City finance officials declined to comment on why the city chose a double-barreled pledge.

Harris said that bonds will not be issued for any of the O'Hare projects because of concerns by O'Hare-based airlines about paying off bonds for capital improvements. He said that the city responded to those concerns by spreading out the projects over time to reduce the need to leverage the passenger facility charges.

"At Midway, we already have airline approval for most of the projects," Harris said. "O'Hare airlines were much more reluctant to sign onto the double-barreled program."

Tim Hutchison, director of the passenger facility charge program for the city, said that the bonds for Midway Airport are expected to be issued in the first quarter of 1994.

The airport projects include terminal. runway, and taxiway improvements; soundproofing for 40 schools; and residential noise insulation for several thousand homes.
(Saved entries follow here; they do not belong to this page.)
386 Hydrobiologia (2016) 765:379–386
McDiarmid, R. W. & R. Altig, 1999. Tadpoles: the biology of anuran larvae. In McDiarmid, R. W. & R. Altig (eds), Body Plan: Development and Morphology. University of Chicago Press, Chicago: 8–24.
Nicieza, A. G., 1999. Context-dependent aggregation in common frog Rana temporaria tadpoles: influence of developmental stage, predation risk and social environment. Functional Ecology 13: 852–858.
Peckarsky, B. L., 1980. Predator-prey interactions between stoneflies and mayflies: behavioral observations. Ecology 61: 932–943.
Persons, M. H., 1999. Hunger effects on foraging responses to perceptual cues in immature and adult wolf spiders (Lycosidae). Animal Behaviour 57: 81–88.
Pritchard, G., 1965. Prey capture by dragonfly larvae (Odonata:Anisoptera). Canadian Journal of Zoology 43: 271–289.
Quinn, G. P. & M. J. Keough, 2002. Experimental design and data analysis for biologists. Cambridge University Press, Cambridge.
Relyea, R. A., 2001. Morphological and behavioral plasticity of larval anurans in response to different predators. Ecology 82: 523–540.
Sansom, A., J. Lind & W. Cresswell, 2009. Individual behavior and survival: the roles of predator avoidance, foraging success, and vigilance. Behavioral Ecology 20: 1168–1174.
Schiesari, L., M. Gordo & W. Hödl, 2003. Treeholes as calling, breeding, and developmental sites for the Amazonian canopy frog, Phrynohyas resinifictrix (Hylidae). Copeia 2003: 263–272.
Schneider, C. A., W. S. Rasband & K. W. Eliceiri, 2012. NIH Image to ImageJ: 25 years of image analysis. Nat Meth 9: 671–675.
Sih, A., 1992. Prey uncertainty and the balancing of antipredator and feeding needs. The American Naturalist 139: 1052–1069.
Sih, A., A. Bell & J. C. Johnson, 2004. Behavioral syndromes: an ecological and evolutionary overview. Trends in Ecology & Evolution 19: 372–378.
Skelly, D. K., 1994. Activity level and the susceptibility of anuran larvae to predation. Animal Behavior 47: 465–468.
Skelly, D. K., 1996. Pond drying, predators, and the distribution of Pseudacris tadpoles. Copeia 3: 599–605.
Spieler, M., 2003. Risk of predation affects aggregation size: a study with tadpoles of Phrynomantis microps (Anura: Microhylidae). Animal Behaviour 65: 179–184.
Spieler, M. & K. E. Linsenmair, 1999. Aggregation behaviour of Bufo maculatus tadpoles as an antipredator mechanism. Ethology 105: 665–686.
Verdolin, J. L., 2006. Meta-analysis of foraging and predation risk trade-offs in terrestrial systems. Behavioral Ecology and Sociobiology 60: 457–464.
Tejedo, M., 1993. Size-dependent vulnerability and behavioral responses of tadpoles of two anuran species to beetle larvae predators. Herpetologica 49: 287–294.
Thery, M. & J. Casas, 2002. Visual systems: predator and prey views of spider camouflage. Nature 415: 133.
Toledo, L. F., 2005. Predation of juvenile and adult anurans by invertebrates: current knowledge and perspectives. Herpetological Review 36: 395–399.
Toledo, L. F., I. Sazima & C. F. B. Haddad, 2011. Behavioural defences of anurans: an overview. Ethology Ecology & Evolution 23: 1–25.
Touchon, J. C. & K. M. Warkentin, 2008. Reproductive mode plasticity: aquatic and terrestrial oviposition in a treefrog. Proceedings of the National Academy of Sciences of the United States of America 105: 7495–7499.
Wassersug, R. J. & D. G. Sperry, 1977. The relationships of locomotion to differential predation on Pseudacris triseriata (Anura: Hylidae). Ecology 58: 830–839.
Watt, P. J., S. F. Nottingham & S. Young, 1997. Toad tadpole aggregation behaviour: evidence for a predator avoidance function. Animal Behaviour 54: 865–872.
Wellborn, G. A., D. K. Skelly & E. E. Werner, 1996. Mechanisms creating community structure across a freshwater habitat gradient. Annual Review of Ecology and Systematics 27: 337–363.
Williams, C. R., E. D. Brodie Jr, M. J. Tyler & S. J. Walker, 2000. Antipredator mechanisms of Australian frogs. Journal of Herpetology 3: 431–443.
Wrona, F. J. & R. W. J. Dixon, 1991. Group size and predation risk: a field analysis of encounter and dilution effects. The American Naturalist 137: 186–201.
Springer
"Midway and O'Hare airports provide nearly 340,000jobs shared between Chicago and its suburbs," Daley said. "The personal income generated by these jobs totals 13.5 billion each year. Clearly, Chicago's airports are vital economic resources that must be carefully managed."
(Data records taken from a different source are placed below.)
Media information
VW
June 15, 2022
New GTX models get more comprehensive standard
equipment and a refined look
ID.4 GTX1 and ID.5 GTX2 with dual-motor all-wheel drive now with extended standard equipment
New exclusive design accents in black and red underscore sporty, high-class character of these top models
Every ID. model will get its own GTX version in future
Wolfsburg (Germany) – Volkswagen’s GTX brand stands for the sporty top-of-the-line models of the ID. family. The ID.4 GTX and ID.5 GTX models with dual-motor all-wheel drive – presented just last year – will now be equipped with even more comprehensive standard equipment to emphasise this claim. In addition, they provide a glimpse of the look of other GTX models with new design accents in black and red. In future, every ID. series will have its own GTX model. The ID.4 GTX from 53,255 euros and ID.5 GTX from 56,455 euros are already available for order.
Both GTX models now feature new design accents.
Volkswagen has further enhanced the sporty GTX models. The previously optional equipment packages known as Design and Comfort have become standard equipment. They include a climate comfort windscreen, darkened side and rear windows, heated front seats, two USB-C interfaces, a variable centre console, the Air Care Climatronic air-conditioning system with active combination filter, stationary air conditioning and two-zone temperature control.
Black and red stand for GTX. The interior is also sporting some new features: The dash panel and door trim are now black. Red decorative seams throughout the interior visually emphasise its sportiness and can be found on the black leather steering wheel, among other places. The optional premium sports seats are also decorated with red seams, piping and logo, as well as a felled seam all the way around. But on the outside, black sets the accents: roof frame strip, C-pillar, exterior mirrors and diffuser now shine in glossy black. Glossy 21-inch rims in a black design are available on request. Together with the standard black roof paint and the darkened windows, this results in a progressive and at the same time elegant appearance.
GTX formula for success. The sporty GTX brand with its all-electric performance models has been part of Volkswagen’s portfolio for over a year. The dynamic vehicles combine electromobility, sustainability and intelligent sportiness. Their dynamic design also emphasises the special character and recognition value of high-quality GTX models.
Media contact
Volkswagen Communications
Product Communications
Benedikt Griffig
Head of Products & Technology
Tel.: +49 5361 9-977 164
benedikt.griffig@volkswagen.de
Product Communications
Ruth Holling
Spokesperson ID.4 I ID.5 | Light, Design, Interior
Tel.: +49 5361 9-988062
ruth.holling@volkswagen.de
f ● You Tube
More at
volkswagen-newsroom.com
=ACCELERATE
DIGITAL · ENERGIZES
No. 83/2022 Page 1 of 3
Daley's decision to proceed with the O'Hare and Midway projects reflects his intention to focus on the city's existing airports rather than build a new airport. Last year, Daley abandoned a plan to use passenger facility charges for a new airport in the Lake Calumet area on the city's southeast side after the Illinois General Assembly failed to quickly approve the plan.

In 1990, Congress voted to allow the collection of passenger facility charges by airports. A major reason for allowing the fees was the prohibition on using federal aviation trust fund revenues to secure bonds.

Rating agencies have made it difficult for airport issuers to obtain investment grade ratings for bonds backed solely by passenger facility charges because of FAA's power to terminate the airports' ability to levy the charges.

In published comments last year, Standard & Poor's Corp. said it would not rate bonds backed only by the charges, while Moody's Investors Service said those bonds would be unlikely to achieve an investment grade rating. Fitch Investors Service has said it will review such issues on a case-by-case basis.

In April, the FAA said it will terminate an airport's ability to collect a passenger facility charge only if there are "dire misuses" of the funds. The FAA issued the clarification in response to a request from Kidder, Peabody & Co. and Hopkins & Sutter, a bond counsel firm. The firms had requested the clarification as part of an effort to sell unrated bonds backed only by passenger facility charges to institutional investors.

A spokeswoman for the FAA said that the agency has approved passenger facility charges at 112 airports and is reviewing applications for 42 others.